Harry pendurou o arco e a aljava em uns ganchos ao lado da porta da frente.
- Não sei como farei. - respondeu ele, irritado. - Além disso, encontrei algo que pode valer algum dinheiro. - Ele pôs a pedra em cima da mesa.
Garrow inclinou-se sobre ela: o olhar faminto em seu rosto tornou-se voraz, e os dedos dele contraíam-se de um modo estranho.
- Você achou isso na Espinha?
- Achei. - respondeu Harry. Ele explicou o que aconteceu. - E para piorar as coisas, perdi a minha melhor flecha. Terei de fazer mais flechas logo. - Olharam para a pedra em meio à escuridão incipiente.
- Como estava o tempo? - perguntou o tio, enquanto levantava a pedra. Suas mãos apertaram-na como se temessem que a pedra fosse desaparecer de repente.
- Frio. - Foi a resposta de Harry. - Não nevou, mas as noites eram congelantes.

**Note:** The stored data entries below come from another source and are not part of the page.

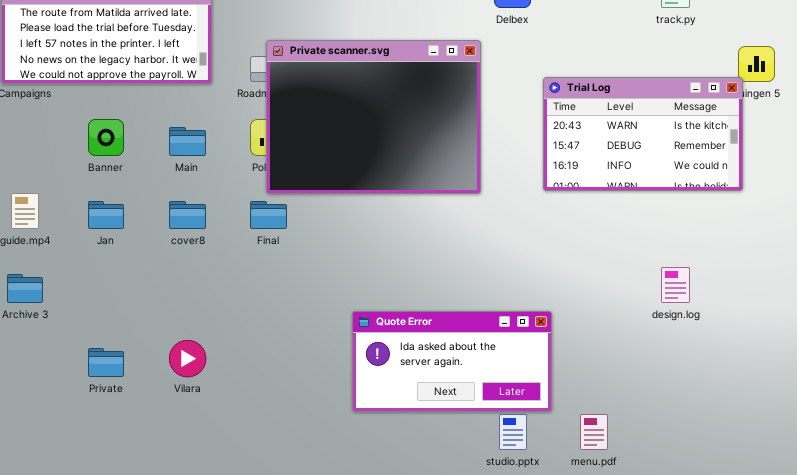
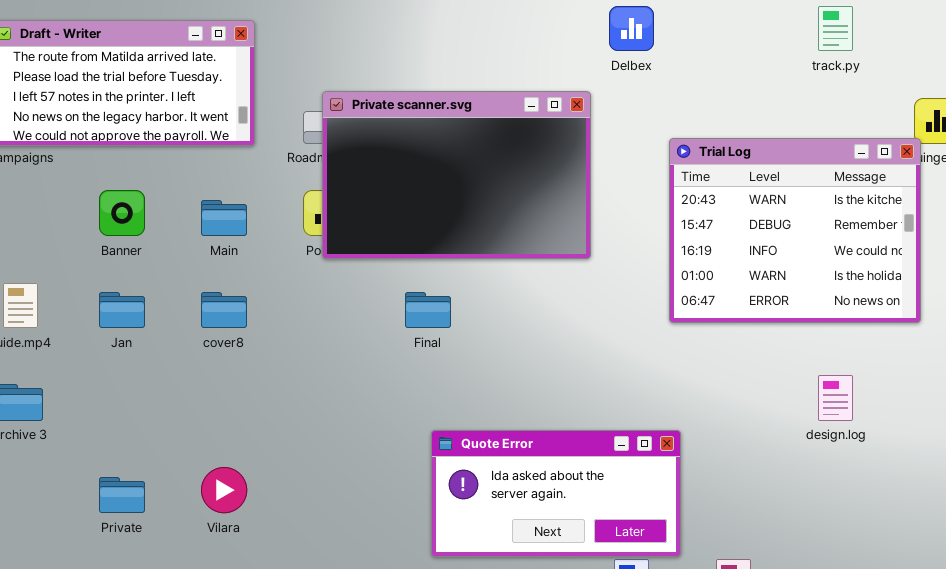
Private scanner.svg: [266,40,481,194] -> [322,91,591,259], resized
Trial Log: [543,77,743,191] -> [669,138,921,323], resized
Final: [250,201,287,229] -> [405,292,451,328], moved

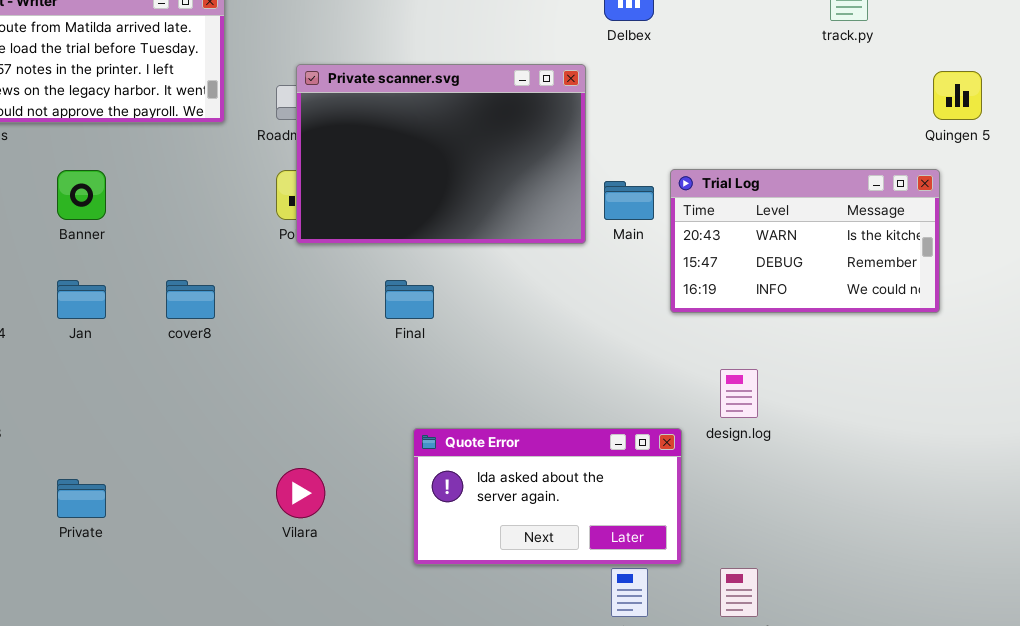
Trial Log: [669,138,921,323] -> [670,169,940,313], resized
Main: [201,200,247,236] -> [604,181,654,220], moved
design.log: [818,375,853,421] -> [720,369,758,418], moved
Vilara: [201,467,247,513] -> [276,468,325,518], moved

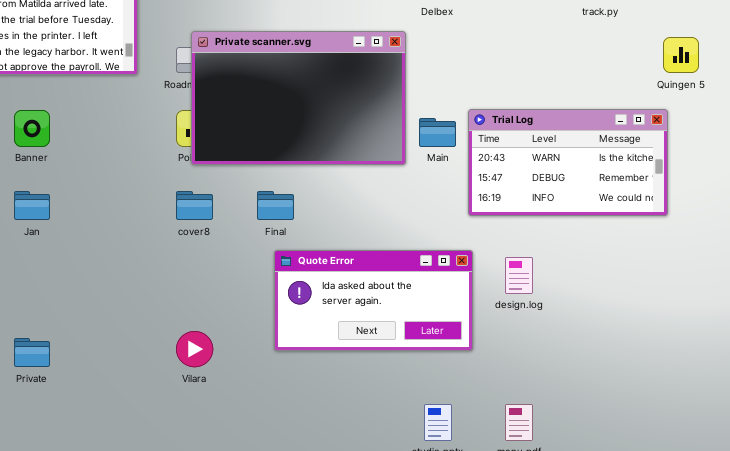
cover8: [166,280,215,319] -> [176,191,213,220], moved
Quote Error: [413,428,682,565] -> [274,250,473,351], moved

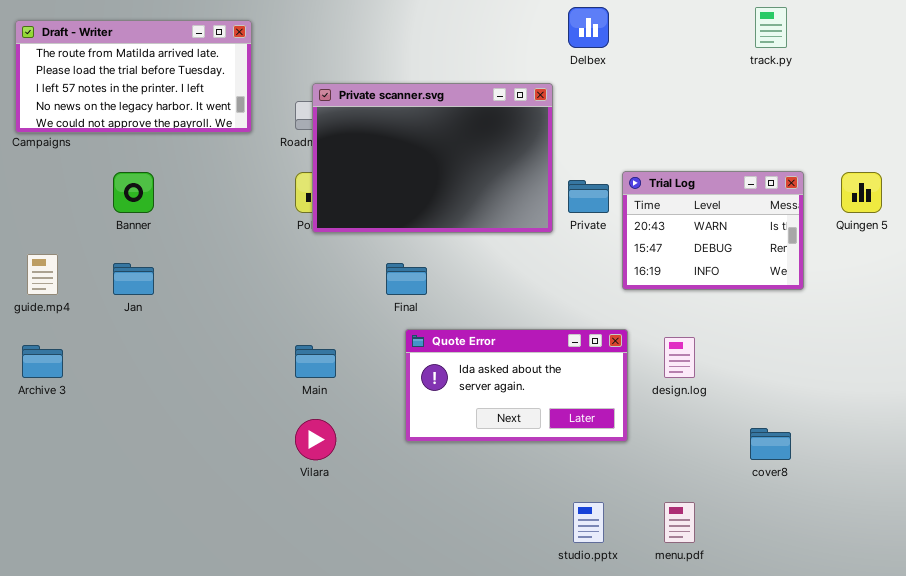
Quingen 5: [663,37,699,73] -> [841,172,882,213], moved
Trial Log: [468,109,668,216] -> [622,171,804,290], resized
Main: [419,118,456,147] -> [295,345,336,378], moved
cover8: [176,191,213,220] -> [750,428,791,460], moved
Private: [14,338,50,367] -> [568,180,609,213], moved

Garrow ficou preocupado com essas notícias.
- Amanhã você deve ajudar Rony a acabar de colher a cevada. Se conseguirmos colher as abóboras também, o frio não nos incomodará. - Ele passou a pedra para Harry. - Tome, fique com ela. Quando os mercadores chegarem, descobriremos o valor disto. Vendê-la será a melhor coisa a fazer. Quanto menos nos envolvermos com magia, melhor. Por que Horst pagou pela carne?

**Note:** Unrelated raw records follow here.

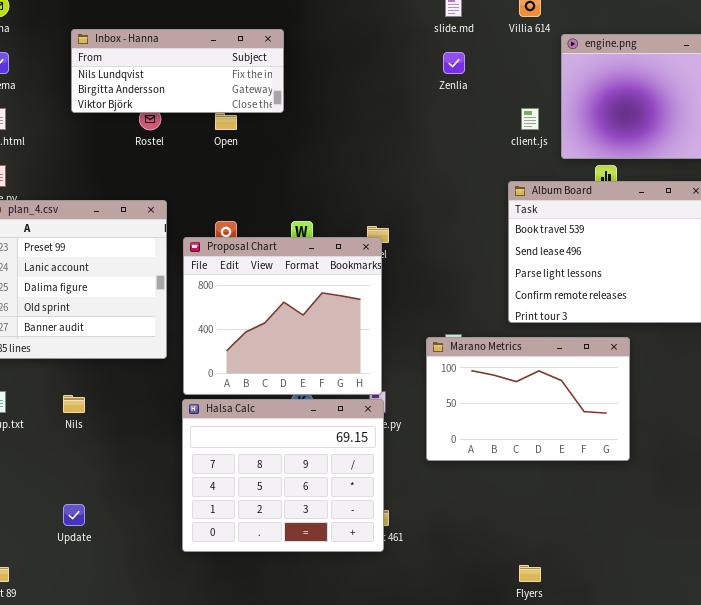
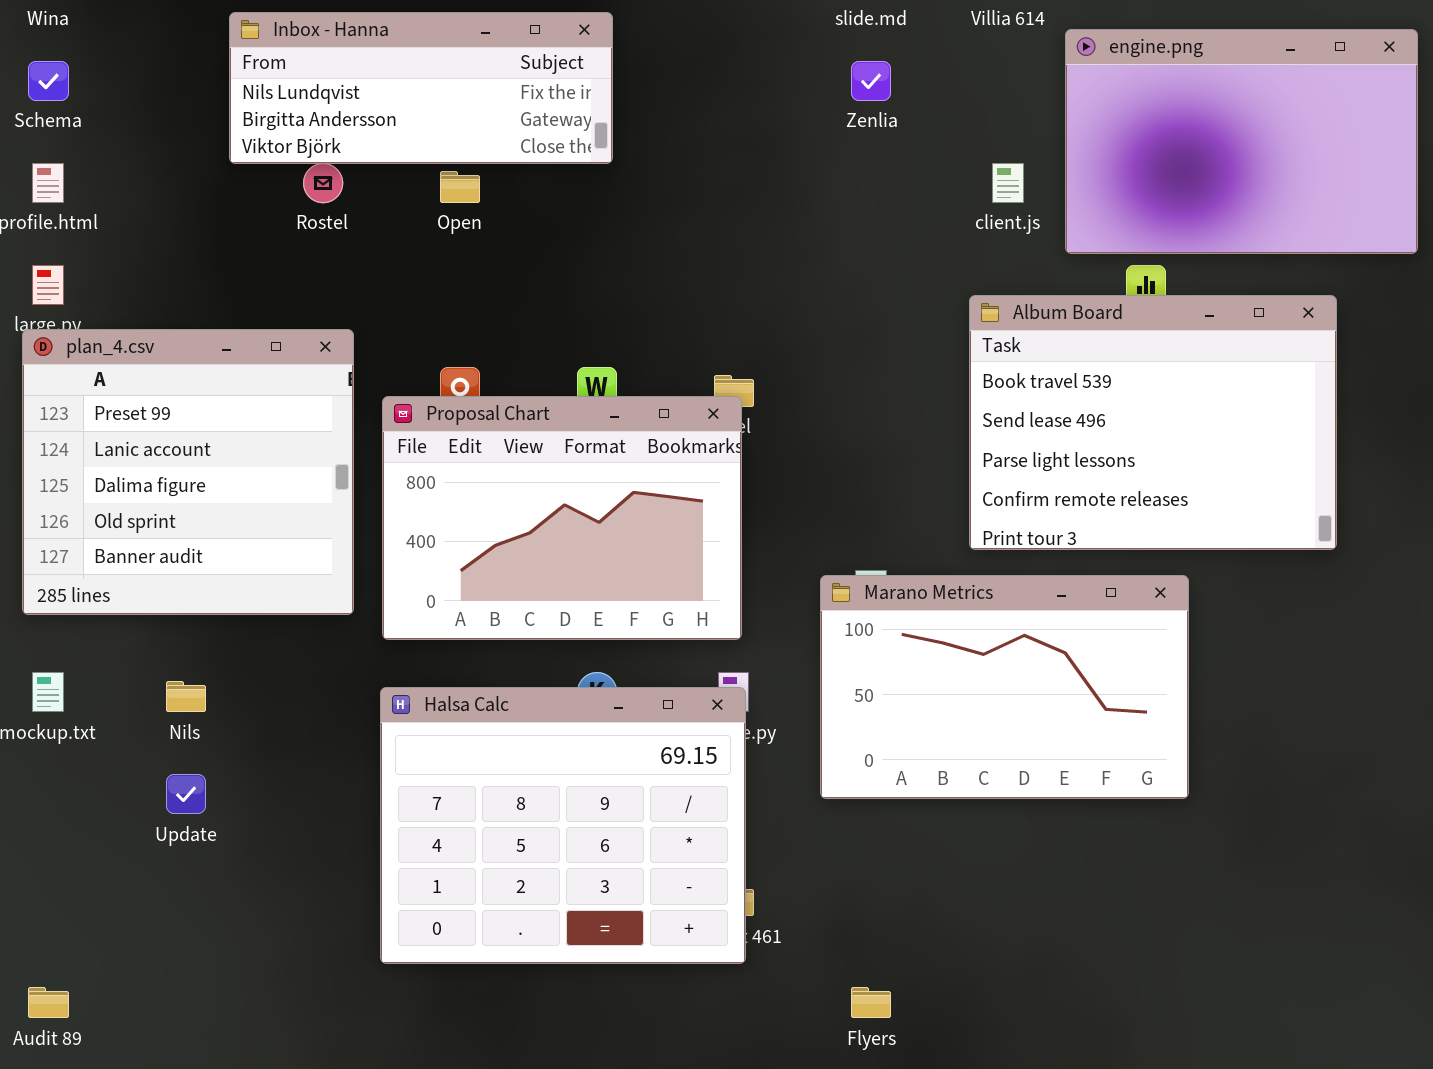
Inbox - Hanna: [71,29,284,113] -> [229,12,613,164], moved
Proposal Chart: [183,237,382,395] -> [382,396,742,640], resized
Update: [63,504,85,526] -> [166,774,206,814], moved
Flyers: [519,565,541,582] -> [851,987,891,1018], moved

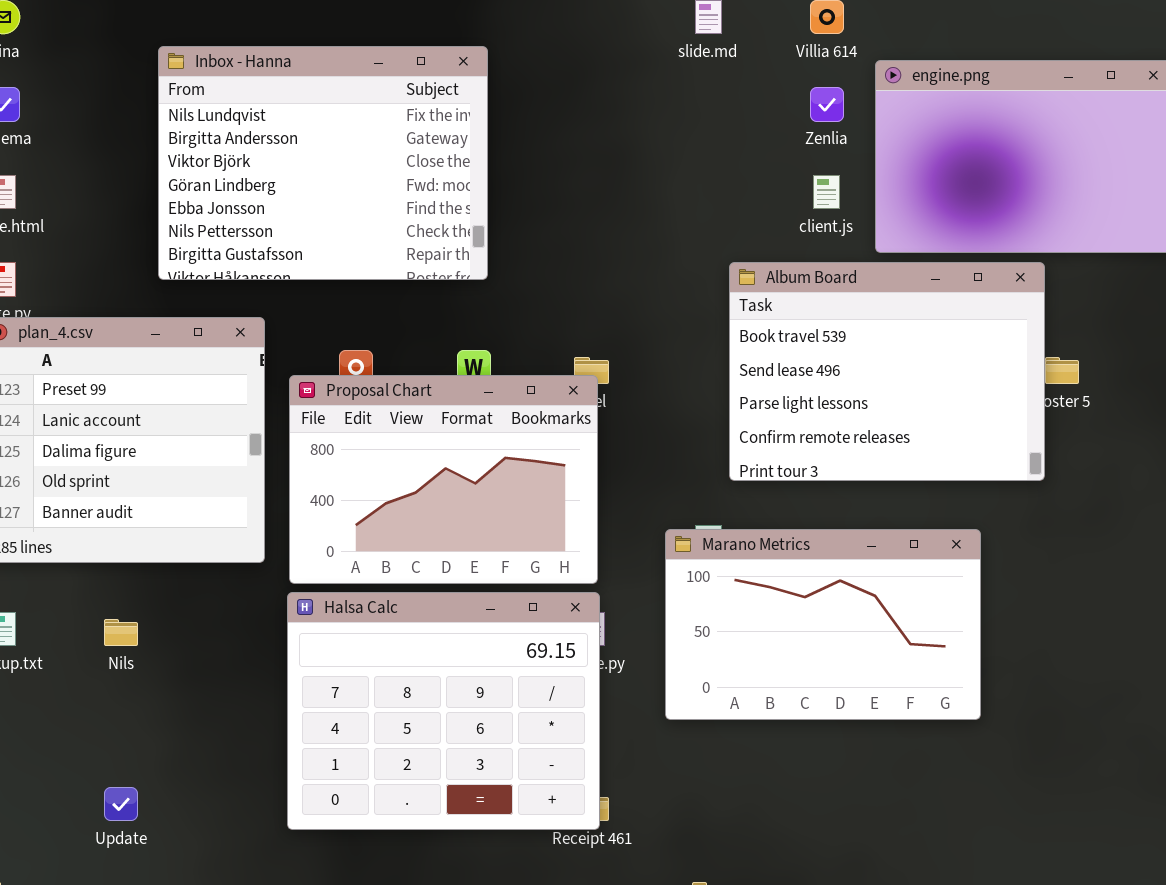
Inbox - Hanna: [229,12,613,164] -> [158,46,488,280], resized
Zenlia: [851,61,891,101] -> [810,87,844,122], moved
Album Board: [969,295,1337,550] -> [729,262,1045,481], moved
Halsa Calc: [380,687,746,964] -> [287,592,600,830], moved
Update: [166,774,206,814] -> [104,787,138,821], moved

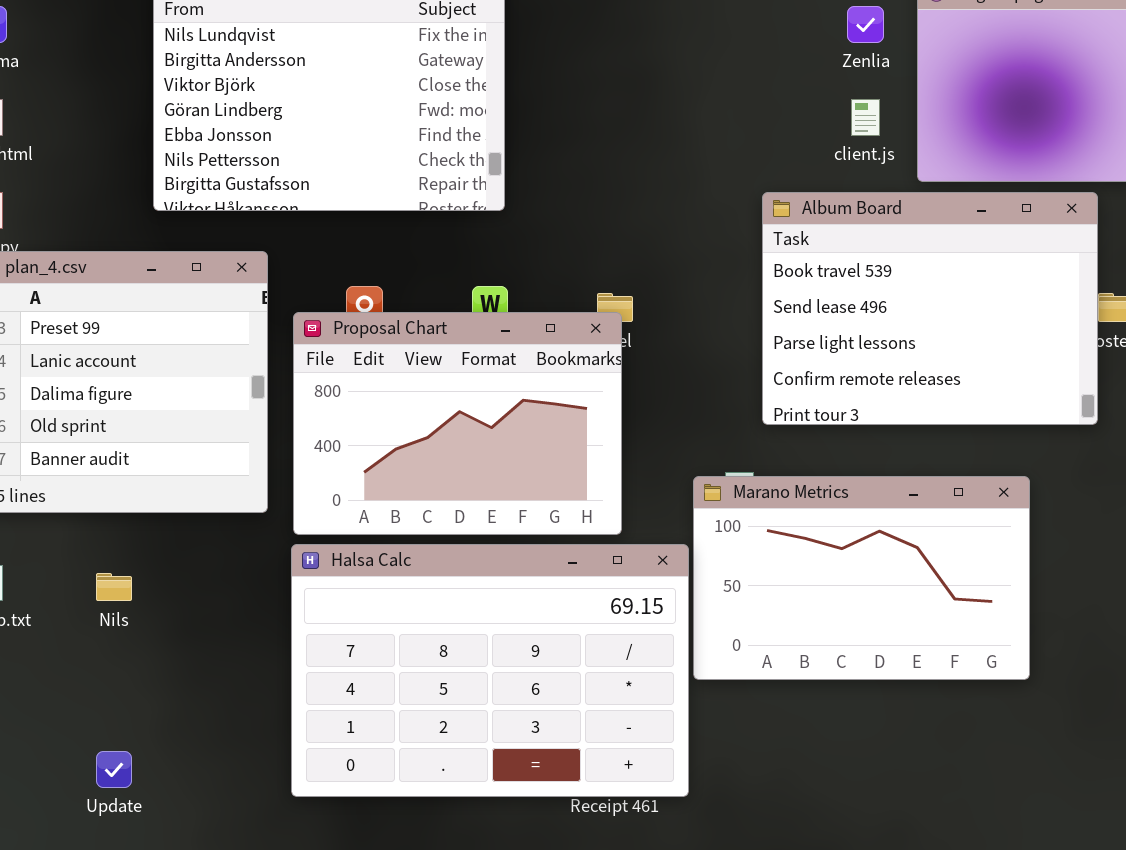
Halsa Calc: [287,592,600,830] -> [291,544,689,797], resized

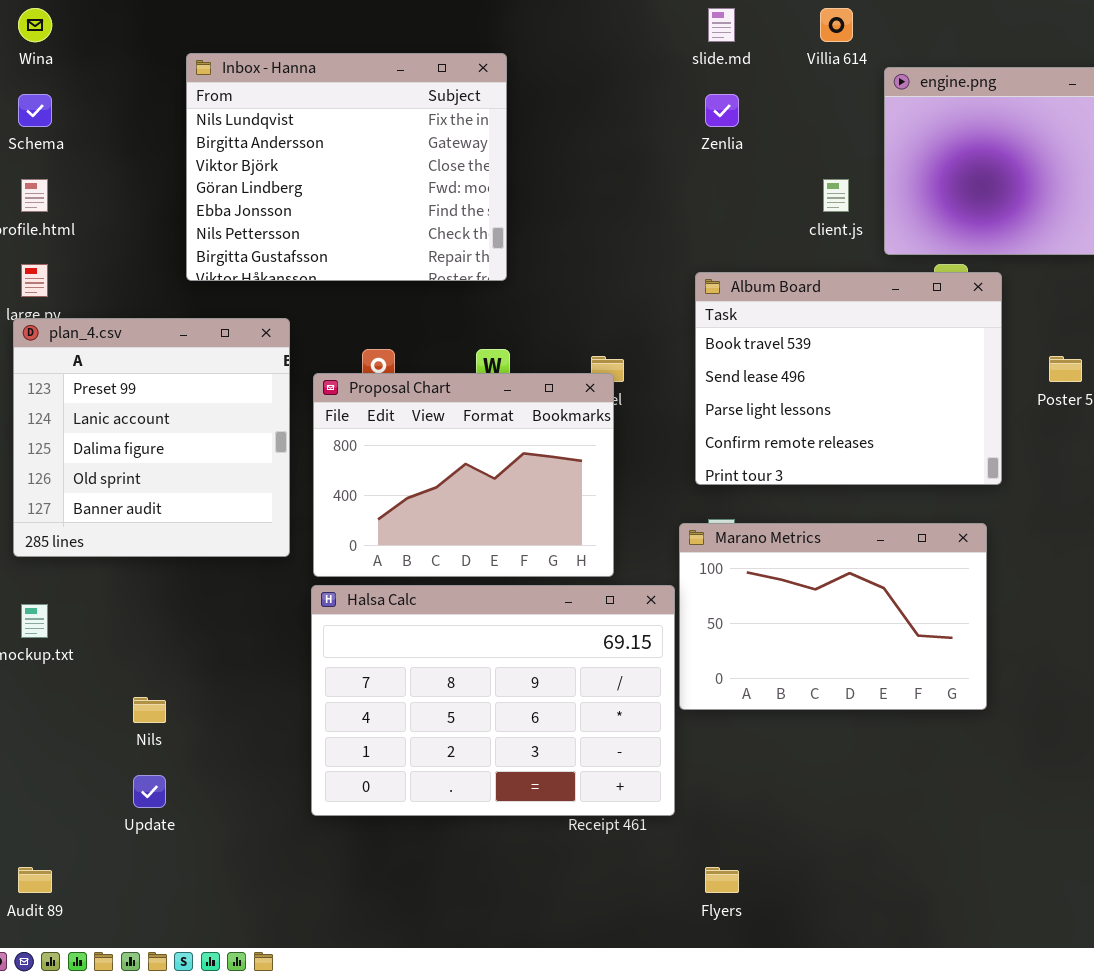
Zenlia: [847,6,884,43] -> [705,94,739,127], moved
Album Board: [762,192,1098,425] -> [695,272,1002,485], moved
Nils: [96,573,132,601] -> [133,697,166,723], moved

Harry levou apenas um minuto para explicar sua briga com Petigrew.
- Não entendo o que o deixou tão zangado.
Garrow deu de ombros.
- A esposa de Petigrew, Ismira, caiu das cataratas Igualda um ano antes de você ser trazido para cá. Ele não passa perto da Espinha desde então. Não passa perto de lá e não quer ter nada a ver com aquele lugar. Mas isso não era motivo para recusar o seu pagamento. Acho que ele queria arranjar um problema com você.
Harry inclinou-se para frente e disse:
- É bom estar de volta.
O olhar de Garrow suavizou-se, e ele concordou com a cabeça.
Harry entrou tropeçando em seu quarto, colocou a pedra embaixo da cama e jogou-se em cima do colchão. Casa. Pela primeira vez, desde o começo da caçada, relaxou completamente quando o sono tomou conta dele.